Mortgage affordability still a barrier as housing sentiment falls
Shekina Tuahene
Written By:
Shekina Tuahene

House prices and mortgage costs are still too high for many prospective home buyers, a study from a trade association has found.

Over half – 56% – of people felt the deposit needed to buy a home was too high, according to the Building Societies Association’s (BSA’s) Property Tracker report for June. This rose to 63% among first-time buyers. 

When asked what the main barrier to buying a home was, the cost of monthly mortgage payments was a worry to 68% of the survey’s respondents, higher than the 62% who felt this way in March. 

Some 65% said raising a deposit was the main barrier, up from 60% previously. 

Despite the concerns among prospective buyers, mortgage arrears levels are still relatively low across homeowners. 

The majority of respondents paying a mortgage – 88% – said they were not worried about keeping up with payments. 

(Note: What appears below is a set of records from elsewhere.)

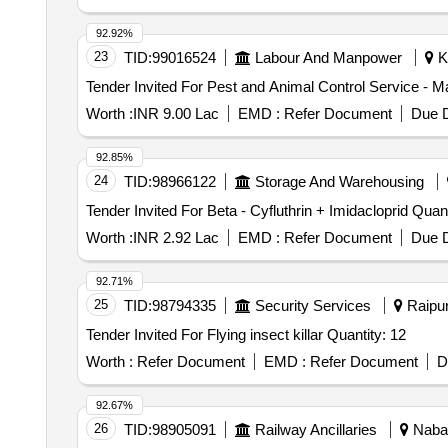
92.92%
23
TID:
99016524
Labour And Manpower
Ko
Worth :
INR 9.00 Lac
EMD :
Refer Document
Due D
92.85%
24
TID:
98966122
Storage And Warehousing
Tender Invited For Beta - C
Worth :
INR 2.92 Lac
EMD :
Refer Document
Due D
92.71%
25
TID:
98794335
Security Services
Raipur
Tender Invited For Flying insect killar Quantity: 12
Worth :
Refer Document
EMD :
Refer Document
D
92.67%
26
TID:
98905091
Railway Ancillaries
Nabar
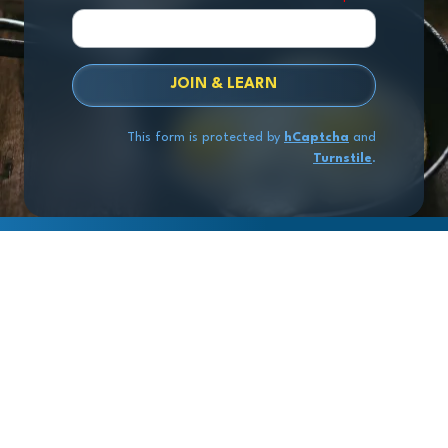
JOIN & LEARN
This form is protected by
hCaptcha
and
Turnstile
.
Copyright
© 2026 Exit Stage Left Advisors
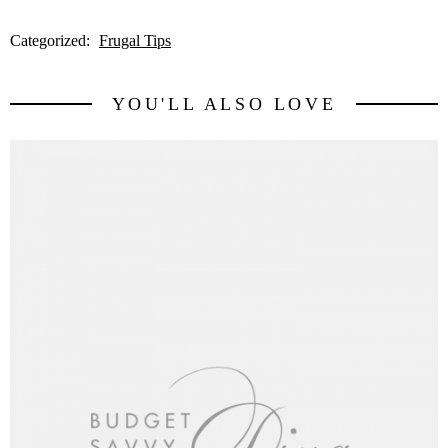
Categorized:
Frugal Tips
YOU'LL ALSO LOVE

Just a tenth felt unconfident about this, slightly higher than the 8% who said the same in March. 

House prices expected to rise 

Some 45% of people expect house prices to rise over the next 12 months, up from 41% who predicted this in March and 23% this time last year. 

The BSA said that if prices did rise, this would continue to put pressure on future first-time buyers’ ability to raise a deposit. 

Waiting on the MPC 

The association said that with mortgage rates still high, homeowners and prospective homeowners were hoping for the Monetary Policy Committee (MPC) to reduce the base rate. 

Paul Broadhead, head of mortgage and housing policy at the BSA, said: “It’s unsurprising that housing market sentiment has declined this month, as mortgage affordability continues to be a significant barrier to buying and owning a home. Borrowers will be disappointed that the bank rate is expected to remain unchanged today, as a cut would have provided a little much-needed optimism to homeowners and first-time buyers. 

“Whilst it is pleasing to see the main political parties recognising the struggles of homebuyers, particularly first-time buyers, in their manifestos, it will take more than short-term Government schemes to fix our broken housing market.”

He added: “The new Government must commit to working with lenders, regulators, the wider housing market industry, and the public to make homes more affordable, more available, and more appropriate to the needs of those living in them and the world we live in. 

“In our first-time buyer report Age-old problems, modern solutions: A roadmap for change, we identified potential long-term solutions that would support not only today’s first-time buyers, but [that] won’t fail future generations of homebuyers. We hope whichever party is leading Government on 5 July will commit to new and radical solutions to support the UK housing market.”